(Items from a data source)
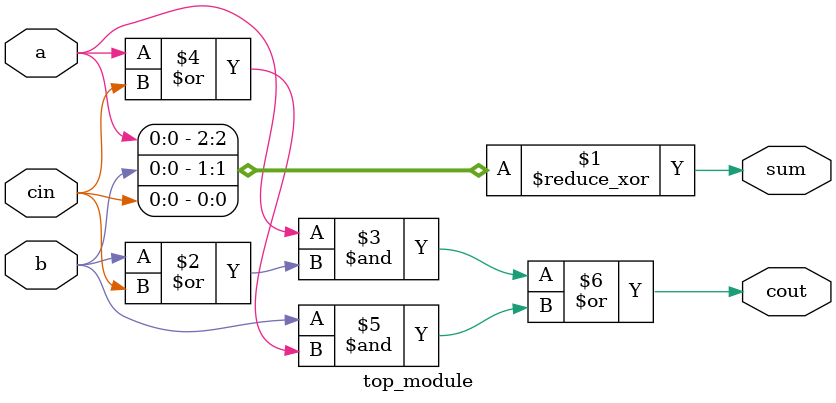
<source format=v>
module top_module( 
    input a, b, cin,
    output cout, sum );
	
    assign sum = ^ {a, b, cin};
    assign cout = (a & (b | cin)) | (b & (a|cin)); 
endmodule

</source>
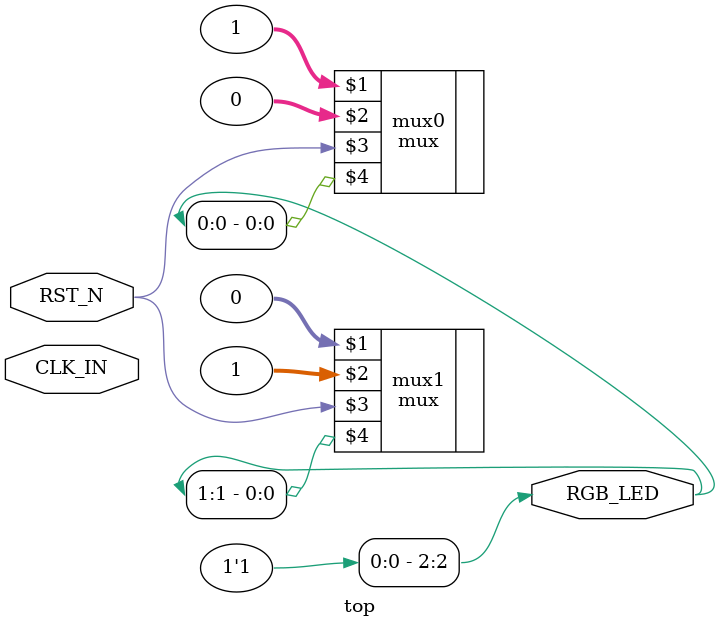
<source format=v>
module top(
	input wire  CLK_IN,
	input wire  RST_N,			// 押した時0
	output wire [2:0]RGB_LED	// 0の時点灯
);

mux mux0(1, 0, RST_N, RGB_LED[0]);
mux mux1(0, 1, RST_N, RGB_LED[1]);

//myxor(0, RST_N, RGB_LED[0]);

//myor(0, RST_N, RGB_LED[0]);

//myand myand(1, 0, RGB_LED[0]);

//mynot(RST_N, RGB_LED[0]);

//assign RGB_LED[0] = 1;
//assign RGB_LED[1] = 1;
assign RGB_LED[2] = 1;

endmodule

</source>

==

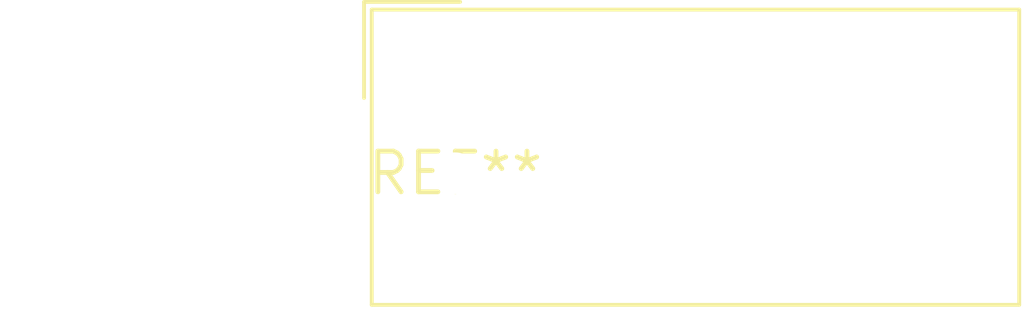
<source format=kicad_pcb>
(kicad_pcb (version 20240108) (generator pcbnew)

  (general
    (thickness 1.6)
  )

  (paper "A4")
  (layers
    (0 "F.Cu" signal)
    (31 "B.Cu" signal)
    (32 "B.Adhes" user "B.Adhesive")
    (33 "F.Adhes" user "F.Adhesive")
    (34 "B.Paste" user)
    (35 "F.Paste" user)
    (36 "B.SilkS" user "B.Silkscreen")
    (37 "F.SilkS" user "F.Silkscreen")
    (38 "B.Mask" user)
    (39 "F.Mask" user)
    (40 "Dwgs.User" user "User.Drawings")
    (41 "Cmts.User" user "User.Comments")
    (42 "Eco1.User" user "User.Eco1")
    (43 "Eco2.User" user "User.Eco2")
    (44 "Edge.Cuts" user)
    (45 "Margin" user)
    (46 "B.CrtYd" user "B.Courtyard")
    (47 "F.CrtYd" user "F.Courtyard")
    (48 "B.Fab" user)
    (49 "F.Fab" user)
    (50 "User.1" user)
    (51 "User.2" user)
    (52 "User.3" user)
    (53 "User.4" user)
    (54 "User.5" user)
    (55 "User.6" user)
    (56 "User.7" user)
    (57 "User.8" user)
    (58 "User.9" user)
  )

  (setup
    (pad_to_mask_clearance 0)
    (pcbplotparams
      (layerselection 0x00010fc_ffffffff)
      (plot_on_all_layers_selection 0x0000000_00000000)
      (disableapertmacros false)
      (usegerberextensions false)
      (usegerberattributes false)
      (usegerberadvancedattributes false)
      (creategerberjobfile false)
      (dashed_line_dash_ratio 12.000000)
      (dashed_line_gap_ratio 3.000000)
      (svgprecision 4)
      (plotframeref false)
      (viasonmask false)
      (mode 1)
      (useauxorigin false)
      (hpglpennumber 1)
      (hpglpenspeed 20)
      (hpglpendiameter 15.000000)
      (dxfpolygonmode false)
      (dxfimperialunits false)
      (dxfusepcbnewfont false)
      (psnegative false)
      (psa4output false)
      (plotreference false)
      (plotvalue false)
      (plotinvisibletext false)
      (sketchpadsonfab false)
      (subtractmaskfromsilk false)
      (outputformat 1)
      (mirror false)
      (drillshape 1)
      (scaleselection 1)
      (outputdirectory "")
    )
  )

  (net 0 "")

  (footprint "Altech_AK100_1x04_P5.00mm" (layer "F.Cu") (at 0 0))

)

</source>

---

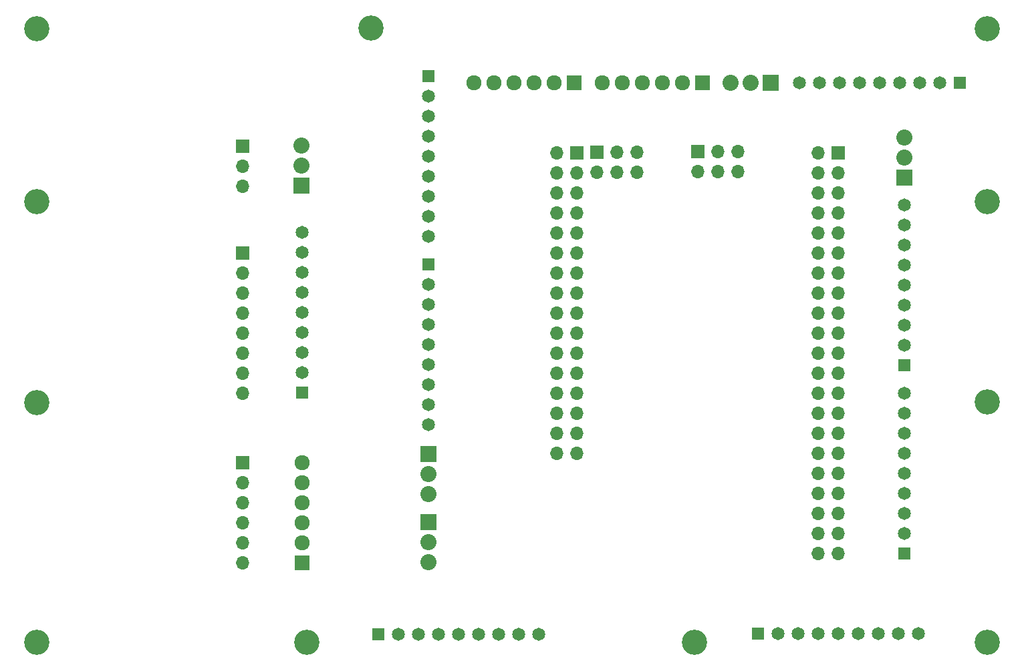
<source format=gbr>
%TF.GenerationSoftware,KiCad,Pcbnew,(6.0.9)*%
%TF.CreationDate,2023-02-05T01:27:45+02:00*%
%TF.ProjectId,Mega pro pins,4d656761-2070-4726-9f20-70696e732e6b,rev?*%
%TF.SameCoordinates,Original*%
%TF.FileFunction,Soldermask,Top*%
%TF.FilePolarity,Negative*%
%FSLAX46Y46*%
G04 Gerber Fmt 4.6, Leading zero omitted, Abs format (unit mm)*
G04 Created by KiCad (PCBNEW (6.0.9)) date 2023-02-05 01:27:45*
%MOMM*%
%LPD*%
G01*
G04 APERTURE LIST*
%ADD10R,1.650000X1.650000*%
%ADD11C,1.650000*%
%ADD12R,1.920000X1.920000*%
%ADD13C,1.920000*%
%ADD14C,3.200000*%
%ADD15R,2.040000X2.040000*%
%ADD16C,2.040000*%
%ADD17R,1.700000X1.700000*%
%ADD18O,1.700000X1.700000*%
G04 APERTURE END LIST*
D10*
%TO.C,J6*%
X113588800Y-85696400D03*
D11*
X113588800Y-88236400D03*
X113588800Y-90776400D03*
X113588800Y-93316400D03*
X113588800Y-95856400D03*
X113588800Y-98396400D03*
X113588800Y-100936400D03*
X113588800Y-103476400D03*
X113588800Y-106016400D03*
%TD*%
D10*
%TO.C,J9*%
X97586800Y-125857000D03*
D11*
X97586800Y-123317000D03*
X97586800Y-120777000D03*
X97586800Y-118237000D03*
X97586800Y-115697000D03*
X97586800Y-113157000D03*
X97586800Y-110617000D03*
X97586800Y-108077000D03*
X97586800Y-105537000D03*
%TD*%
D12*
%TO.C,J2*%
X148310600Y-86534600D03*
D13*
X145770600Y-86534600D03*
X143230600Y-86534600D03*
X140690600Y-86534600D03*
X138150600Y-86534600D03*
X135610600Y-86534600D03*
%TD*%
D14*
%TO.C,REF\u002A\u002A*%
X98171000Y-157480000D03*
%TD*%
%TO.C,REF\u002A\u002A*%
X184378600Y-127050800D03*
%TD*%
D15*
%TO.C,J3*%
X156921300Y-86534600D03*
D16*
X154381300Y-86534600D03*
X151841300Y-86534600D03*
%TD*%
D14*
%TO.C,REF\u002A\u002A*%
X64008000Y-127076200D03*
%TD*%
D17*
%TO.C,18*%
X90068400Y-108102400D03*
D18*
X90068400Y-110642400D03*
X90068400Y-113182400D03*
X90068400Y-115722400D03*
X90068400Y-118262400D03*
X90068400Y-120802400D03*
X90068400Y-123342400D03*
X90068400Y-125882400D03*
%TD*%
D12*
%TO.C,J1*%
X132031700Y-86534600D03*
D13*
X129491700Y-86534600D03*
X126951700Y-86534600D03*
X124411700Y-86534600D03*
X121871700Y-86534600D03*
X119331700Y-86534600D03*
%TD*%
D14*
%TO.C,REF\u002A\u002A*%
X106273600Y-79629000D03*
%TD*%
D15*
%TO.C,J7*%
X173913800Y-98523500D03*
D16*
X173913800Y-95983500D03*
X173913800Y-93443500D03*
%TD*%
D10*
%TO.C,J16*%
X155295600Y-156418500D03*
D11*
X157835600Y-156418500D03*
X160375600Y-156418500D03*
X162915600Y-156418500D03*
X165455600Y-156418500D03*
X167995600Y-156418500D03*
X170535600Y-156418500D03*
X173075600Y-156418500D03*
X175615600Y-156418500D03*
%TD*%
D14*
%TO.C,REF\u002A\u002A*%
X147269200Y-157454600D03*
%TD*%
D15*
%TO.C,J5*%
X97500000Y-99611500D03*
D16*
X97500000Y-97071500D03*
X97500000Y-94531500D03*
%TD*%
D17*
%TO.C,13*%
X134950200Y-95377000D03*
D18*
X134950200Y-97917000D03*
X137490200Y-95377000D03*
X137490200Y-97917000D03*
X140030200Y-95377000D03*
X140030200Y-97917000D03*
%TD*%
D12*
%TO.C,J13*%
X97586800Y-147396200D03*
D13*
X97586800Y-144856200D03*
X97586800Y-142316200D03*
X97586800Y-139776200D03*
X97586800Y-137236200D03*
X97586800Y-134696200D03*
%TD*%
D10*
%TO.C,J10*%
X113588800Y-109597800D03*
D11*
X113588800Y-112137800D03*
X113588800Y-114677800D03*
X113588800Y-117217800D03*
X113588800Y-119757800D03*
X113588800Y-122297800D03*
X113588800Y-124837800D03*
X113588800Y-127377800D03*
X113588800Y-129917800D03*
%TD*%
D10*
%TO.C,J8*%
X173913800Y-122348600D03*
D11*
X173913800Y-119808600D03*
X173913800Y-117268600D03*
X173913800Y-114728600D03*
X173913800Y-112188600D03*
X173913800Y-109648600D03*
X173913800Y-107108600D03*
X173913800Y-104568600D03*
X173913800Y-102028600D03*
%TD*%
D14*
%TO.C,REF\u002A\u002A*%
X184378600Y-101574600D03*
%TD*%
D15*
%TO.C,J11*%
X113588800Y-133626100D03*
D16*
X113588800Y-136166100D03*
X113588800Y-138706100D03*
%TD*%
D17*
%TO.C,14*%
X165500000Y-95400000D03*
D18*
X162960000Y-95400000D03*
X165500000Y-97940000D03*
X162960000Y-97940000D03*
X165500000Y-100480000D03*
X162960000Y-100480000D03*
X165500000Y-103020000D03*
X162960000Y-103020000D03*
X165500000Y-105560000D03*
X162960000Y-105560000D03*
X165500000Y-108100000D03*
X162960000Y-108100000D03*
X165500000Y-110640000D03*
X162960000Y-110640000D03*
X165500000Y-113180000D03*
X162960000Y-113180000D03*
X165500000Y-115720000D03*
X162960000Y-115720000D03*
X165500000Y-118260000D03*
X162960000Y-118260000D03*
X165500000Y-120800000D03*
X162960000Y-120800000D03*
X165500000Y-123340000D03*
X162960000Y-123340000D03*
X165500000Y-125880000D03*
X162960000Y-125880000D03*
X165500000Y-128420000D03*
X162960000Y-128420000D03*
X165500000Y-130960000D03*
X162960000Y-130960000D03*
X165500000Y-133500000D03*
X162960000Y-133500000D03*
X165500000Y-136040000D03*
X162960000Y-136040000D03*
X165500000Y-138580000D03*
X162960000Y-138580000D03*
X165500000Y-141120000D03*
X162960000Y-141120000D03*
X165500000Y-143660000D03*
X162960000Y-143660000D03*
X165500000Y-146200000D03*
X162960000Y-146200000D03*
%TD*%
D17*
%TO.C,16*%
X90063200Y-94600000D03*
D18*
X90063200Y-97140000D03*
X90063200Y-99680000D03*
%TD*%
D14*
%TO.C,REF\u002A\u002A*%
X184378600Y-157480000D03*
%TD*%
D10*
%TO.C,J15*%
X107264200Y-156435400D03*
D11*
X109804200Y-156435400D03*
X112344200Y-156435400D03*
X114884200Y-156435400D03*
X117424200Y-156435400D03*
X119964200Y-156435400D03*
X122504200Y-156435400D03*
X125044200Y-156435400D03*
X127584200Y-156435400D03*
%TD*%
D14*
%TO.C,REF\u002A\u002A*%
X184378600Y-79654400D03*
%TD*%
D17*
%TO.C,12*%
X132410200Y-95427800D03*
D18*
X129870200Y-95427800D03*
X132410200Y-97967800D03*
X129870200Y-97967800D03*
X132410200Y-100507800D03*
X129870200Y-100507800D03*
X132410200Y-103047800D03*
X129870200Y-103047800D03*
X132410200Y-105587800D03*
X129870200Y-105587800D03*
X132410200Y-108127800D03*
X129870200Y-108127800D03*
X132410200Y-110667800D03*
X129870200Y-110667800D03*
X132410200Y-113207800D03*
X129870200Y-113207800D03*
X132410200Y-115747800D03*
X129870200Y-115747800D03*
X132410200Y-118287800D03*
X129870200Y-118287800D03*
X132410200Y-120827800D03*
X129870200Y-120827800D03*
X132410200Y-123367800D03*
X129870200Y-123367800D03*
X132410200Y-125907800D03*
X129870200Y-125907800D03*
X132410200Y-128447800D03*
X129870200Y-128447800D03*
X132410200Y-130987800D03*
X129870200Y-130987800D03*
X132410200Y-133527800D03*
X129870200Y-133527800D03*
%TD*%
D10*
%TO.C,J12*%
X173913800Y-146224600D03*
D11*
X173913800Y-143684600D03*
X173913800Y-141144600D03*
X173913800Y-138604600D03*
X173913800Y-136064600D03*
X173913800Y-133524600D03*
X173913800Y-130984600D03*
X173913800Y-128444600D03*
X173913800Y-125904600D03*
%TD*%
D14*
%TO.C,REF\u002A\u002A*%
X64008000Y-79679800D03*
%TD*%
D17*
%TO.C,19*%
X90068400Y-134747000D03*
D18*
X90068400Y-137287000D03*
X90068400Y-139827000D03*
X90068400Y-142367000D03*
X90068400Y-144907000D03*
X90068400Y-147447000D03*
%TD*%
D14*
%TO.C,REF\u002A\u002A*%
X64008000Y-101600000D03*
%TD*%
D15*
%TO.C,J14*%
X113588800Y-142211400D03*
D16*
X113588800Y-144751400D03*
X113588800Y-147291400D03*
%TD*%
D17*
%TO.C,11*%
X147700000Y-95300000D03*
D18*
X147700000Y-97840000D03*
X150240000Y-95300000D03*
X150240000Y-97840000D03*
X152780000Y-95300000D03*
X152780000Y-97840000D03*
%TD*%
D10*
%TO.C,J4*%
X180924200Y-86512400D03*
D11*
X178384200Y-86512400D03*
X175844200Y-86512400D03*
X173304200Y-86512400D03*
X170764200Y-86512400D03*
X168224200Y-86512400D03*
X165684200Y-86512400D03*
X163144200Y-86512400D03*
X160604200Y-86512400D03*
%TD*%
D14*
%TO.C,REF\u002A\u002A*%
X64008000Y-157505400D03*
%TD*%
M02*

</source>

__What you are asked to do__. Whenever "LIST" occurs in a line of the entries, copy that line.

__Completed exercise__.
G04 APERTURE LIST*
G04 APERTURE END LIST*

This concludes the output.